▶ _How to complete this task_: Please write out the lines of the data exactly, beginning with the first and ending with the line containing "- Name the file"; leave the pictures behind.

------ Dataset records ------

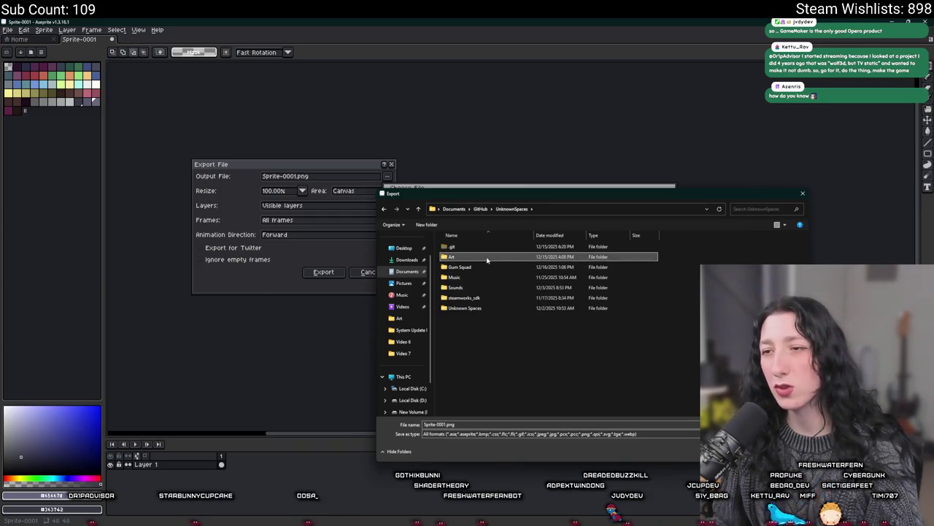
{"action": "left_click", "coordinate": [479, 255]}
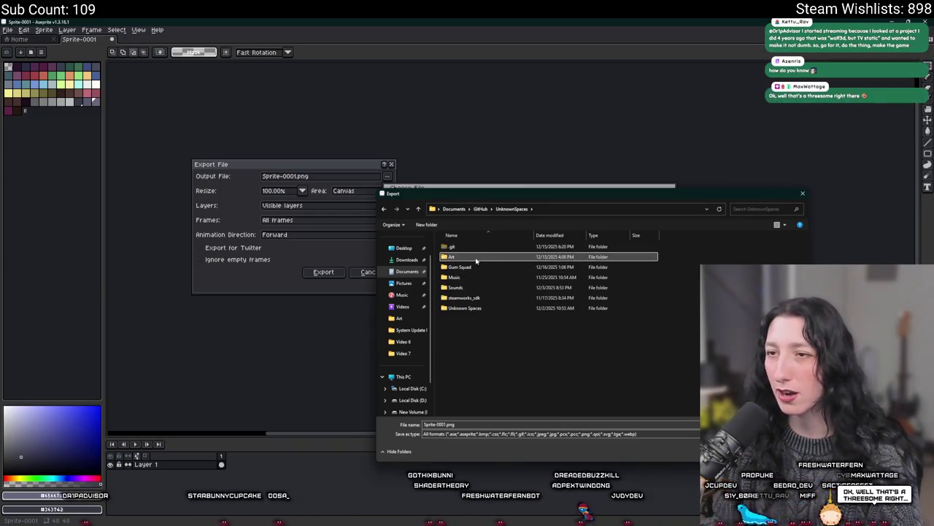
{"action": "double_click", "coordinate": [479, 255]}
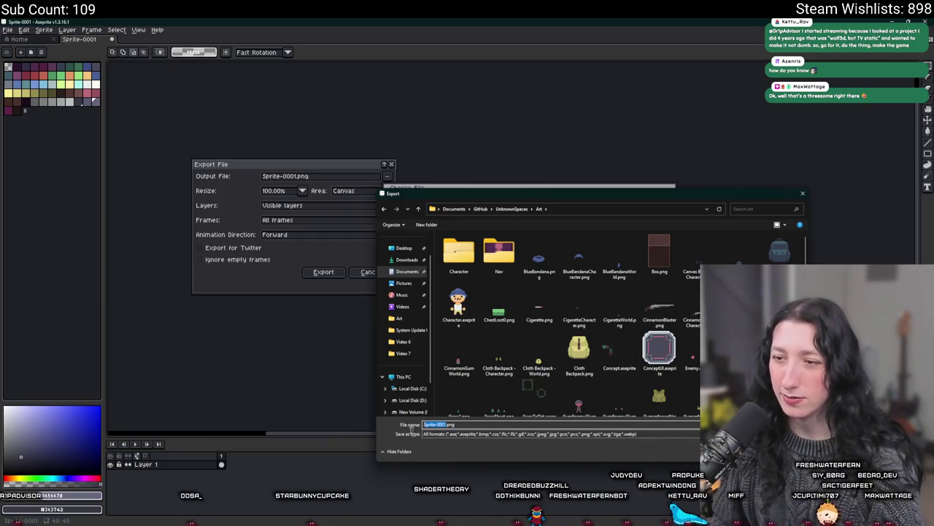
{"action": "mouse_move", "coordinate": [520, 182]}
{"action": "left_mouse_down"}
{"action": "mouse_move", "coordinate": [545, 159]}
{"action": "mouse_move", "coordinate": [463, 175]}
{"action": "left_mouse_up"}
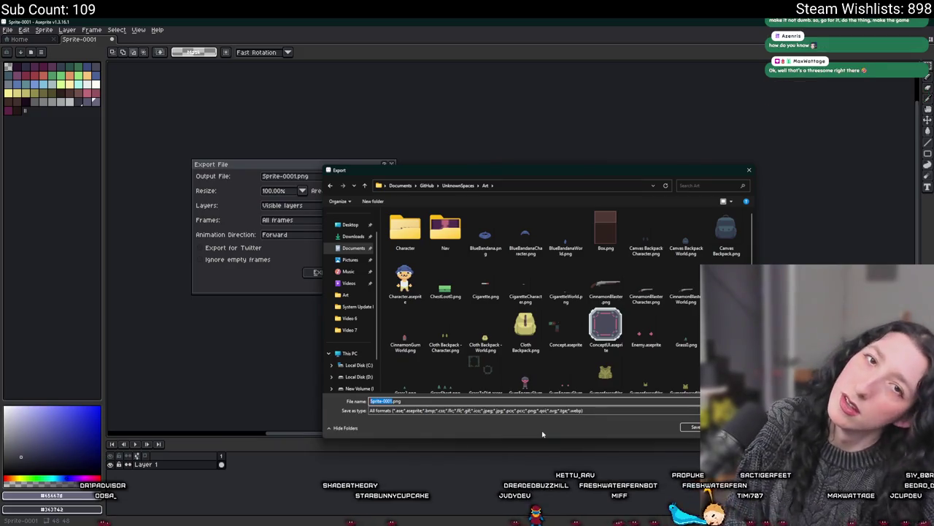
- Name the file MetalMask.png and export the sprite
{"action": "type", "text": "HockeyHat.png"}
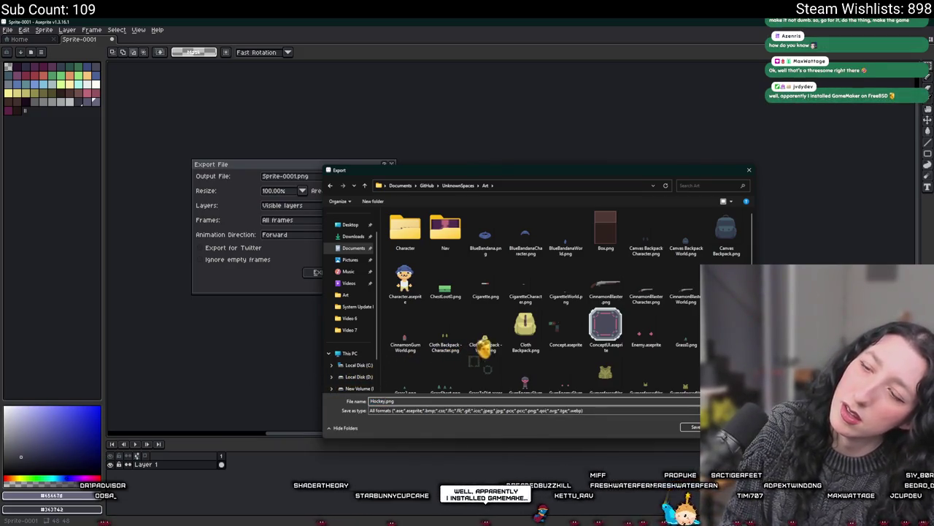
{"action": "key", "text": "BackSpace"}
{"action": "key", "text": "BackSpace"}
{"action": "key", "text": "BackSpace"}
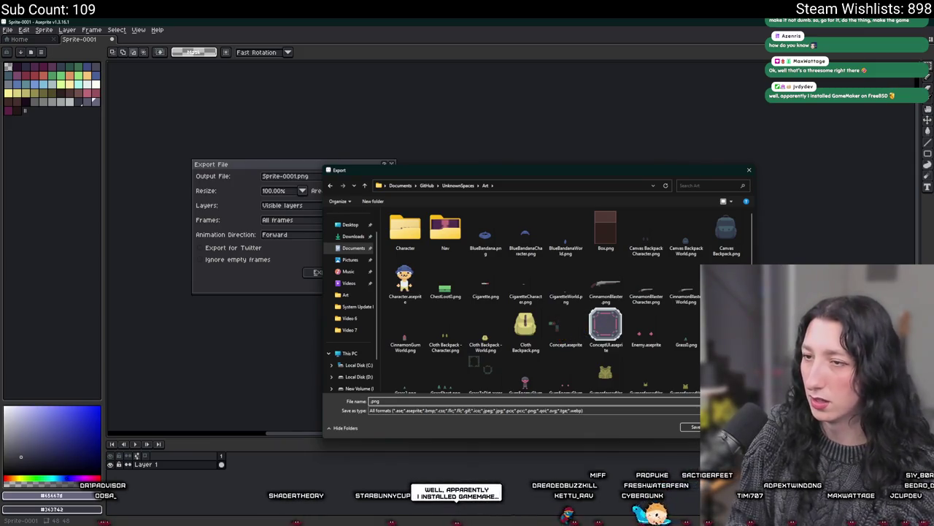
{"action": "type", "text": "MtalMask"}
{"action": "key", "text": "Return"}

------

▶ _Solved problem_:
{"action": "left_click", "coordinate": [479, 255]}
{"action": "double_click", "coordinate": [479, 255]}
{"action": "mouse_move", "coordinate": [520, 182]}
{"action": "left_mouse_down"}
{"action": "mouse_move", "coordinate": [545, 159]}
{"action": "mouse_move", "coordinate": [463, 175]}
{"action": "left_mouse_up"}
- Name the file MetalMask.png and export the sprite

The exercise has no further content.